That’s not so farfetched. After all, President Obama has already blamed ATMs and self‐service gas stations for unemployment.
Outsourcing is based on an unpleasant truth: Certain types of operations, such as call centers, for example, or unskilled product assembly, are simply too costly for companies to do in the United States. By having those jobs performed overseas, companies are able to preserve their resources for the things those companies do best, their “core competencies.”
There is a reason, after all, why LeBron James doesn’t mow his own lawn. Even if he were the world’s best lawn mower, his talents are much more valuable directed elsewhere. It is what David Ricardo referred to as “comparative advantage.”
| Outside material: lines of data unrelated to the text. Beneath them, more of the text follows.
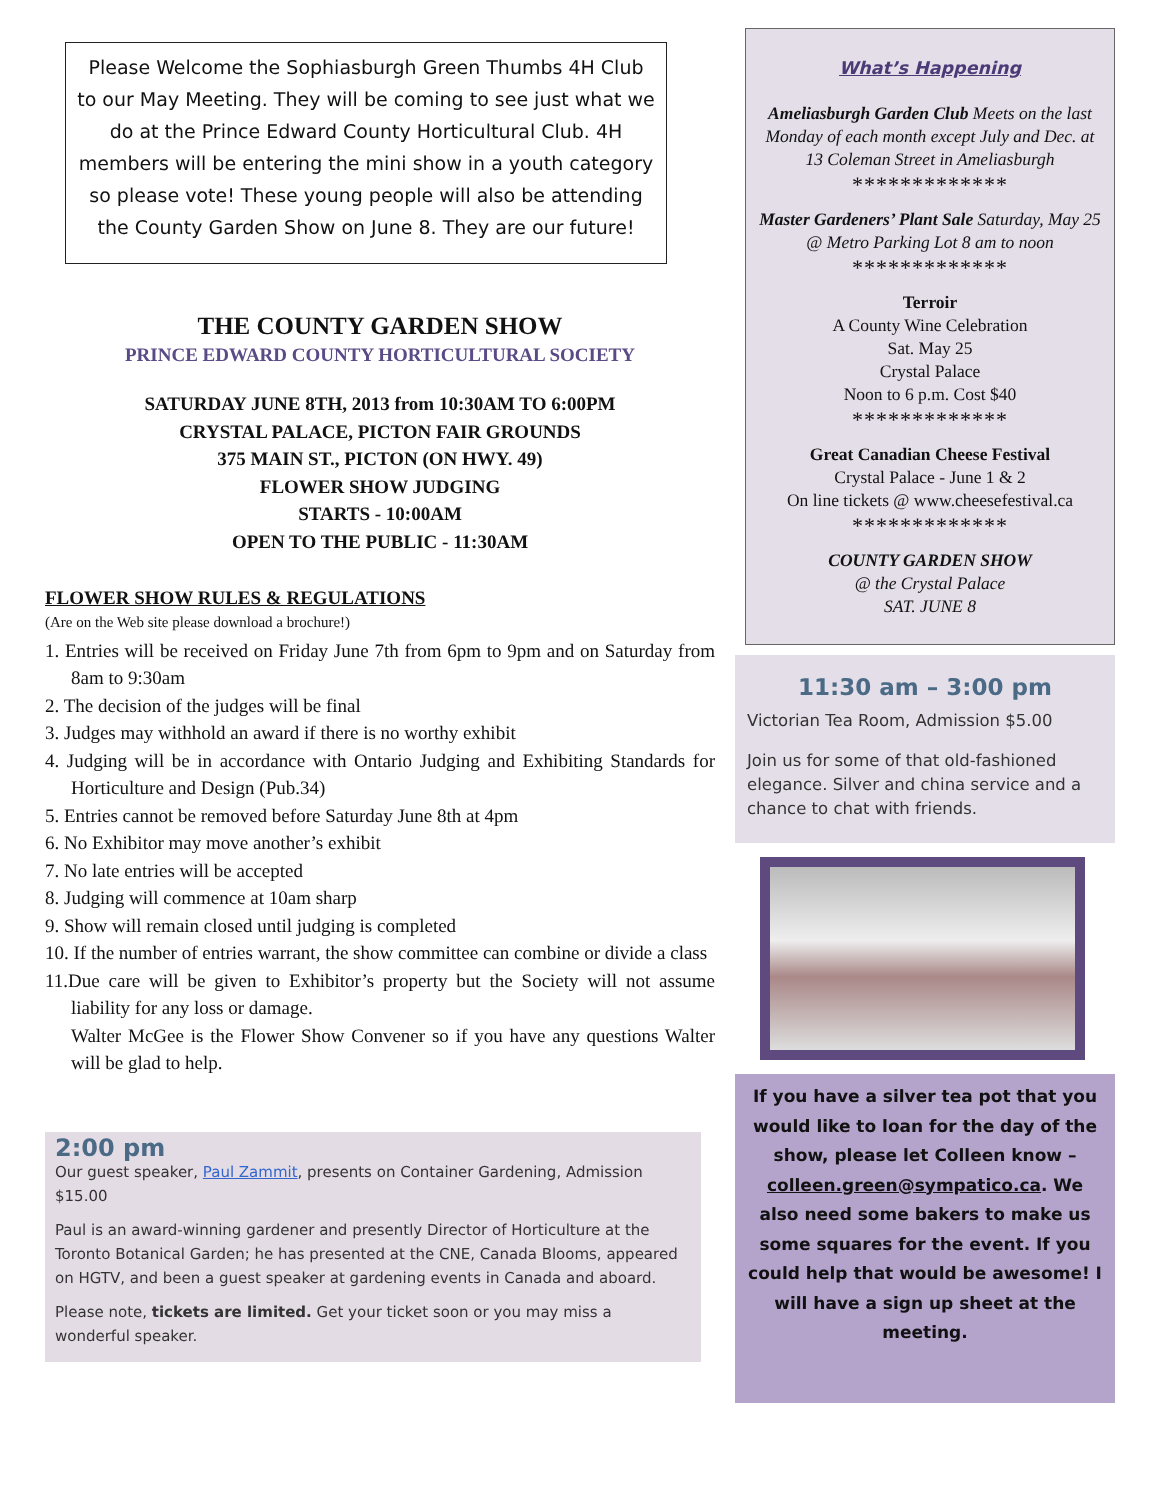Please Welcome the Sophiasburgh Green Thumbs 4H Club to our May Meeting. They will be coming to see just what we do at the Prince Edward County Horticultural Club. 4H members will be entering the mini show in a youth category so please vote! These young people will also be attending the County Garden Show on June 8. They are our future!
THE COUNTY GARDEN SHOW
PRINCE EDWARD COUNTY HORTICULTURAL SOCIETY
SATURDAY JUNE 8TH, 2013 from 10:30AM TO 6:00PM
CRYSTAL PALACE, PICTON FAIR GROUNDS
375 MAIN ST., PICTON (ON HWY. 49)
FLOWER SHOW JUDGING
STARTS - 10:00AM
OPEN TO THE PUBLIC - 11:30AM
FLOWER SHOW RULES & REGULATIONS
(Are on the Web site please download a brochure!)
1. Entries will be received on Friday June 7th from 6pm to 9pm and on Saturday from 8am to 9:30am
2. The decision of the judges will be final
3. Judges may withhold an award if there is no worthy exhibit
4. Judging will be in accordance with Ontario Judging and Exhibiting Standards for Horticulture and Design (Pub.34)
5. Entries cannot be removed before Saturday June 8th at 4pm
6. No Exhibitor may move another’s exhibit
7. No late entries will be accepted
8. Judging will commence at 10am sharp
9. Show will remain closed until judging is completed
10. If the number of entries warrant, the show committee can combine or divide a class
11.Due care will be given to Exhibitor’s property but the Society will not assume liability for any loss or damage.
Walter McGee is the Flower Show Convener so if you have any questions Walter will be glad to help.
2:00 pm
Our guest speaker, Paul Zammit, presents on Container Gardening, Admission $15.00
Paul is an award-winning gardener and presently Director of Horticulture at the Toronto Botanical Garden; he has presented at the CNE, Canada Blooms, appeared on HGTV, and been a guest speaker at gardening events in Canada and aboard.
Please note, tickets are limited. Get your ticket soon or you may miss a wonderful speaker.
What’s Happening
Ameliasburgh Garden Club Meets on the last Monday of each month except July and Dec. at 13 Coleman Street in Ameliasburgh
*************
Master Gardeners’ Plant Sale Saturday, May 25 @ Metro Parking Lot 8 am to noon
*************
Terroir
A County Wine Celebration
Sat. May 25
Crystal Palace
Noon to 6 p.m. Cost $40
*************
Great Canadian Cheese Festival
Crystal Palace - June 1 & 2
On line tickets @ www.cheesefestival.ca
*************
COUNTY GARDEN SHOW
@ the Crystal Palace
SAT. JUNE 8
11:30 am – 3:00 pm
Victorian Tea Room, Admission $5.00
Join us for some of that old-fashioned elegance. Silver and china service and a chance to chat with friends.
If you have a silver tea pot that you would like to loan for the day of the show, please let Colleen know – colleen.green@sympatico.ca. We also need some bakers to make us some squares for the event. If you could help that would be awesome! I will have a sign up sheet at the meeting.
Additionally, having some jobs done overseas makes it easier for U.S. companies to serve foreign markets, by shortening shipping distances, avoiding foreign trade barriers, and creating an on‐the‐ground presence in emerging markets. If Ford is going to sell cars in China, it makes sense for them to build those cars in China rather than build them here and ship them across the Pacific. Far more outsourcing occurs because of the need to serve foreign markets than because of a search for cheaper labor. In fact, studies suggest that more than 90 percent of outsourcing jobs involves foreign‐market considerations rather than labor costs.
All of this makes U.S. companies that outsource more competitive in a world market, allowing them to hire more workers here at home. And generally the jobs created here are better paying than those unskilled jobs that have been forgone. Reduced production costs also mean lower prices for Americans, especially on basic goods such as clothing. One would think that a president who was concerned about the plight of the poor would favor policies that helped low‐income Americans to stretch their dollars. And, finally, lower production costs increase profits and stock prices. And who benefits when stock values go up? Everyone who owns stocks, including all Americans with a 401(k), as well as institutional investors such as universities and charities. Bain Capital was managing funds for precisely these types of institutions.
But for some reason, on this issue as on so many others, Romney has been unwilling to make a full‐throated defense of capitalism. Over the weekend, Romney and his surrogates were repeatedly asked whether outsourcing was a legitimate business strategy. They declined to answer. Worse, Romney has indulged in his own demagoguery, attacking the president for being “the real outsourcer‐in‐chief.”
The American people are rightly concerned about jobs. But our nearly jobless recovery has nothing to do with outsourcing. To pretend that it does is to ignore the real job‐destroyers — debt, taxes, regulation, and the burden of government.
It’s time for Mitt Romney to stand up and say so.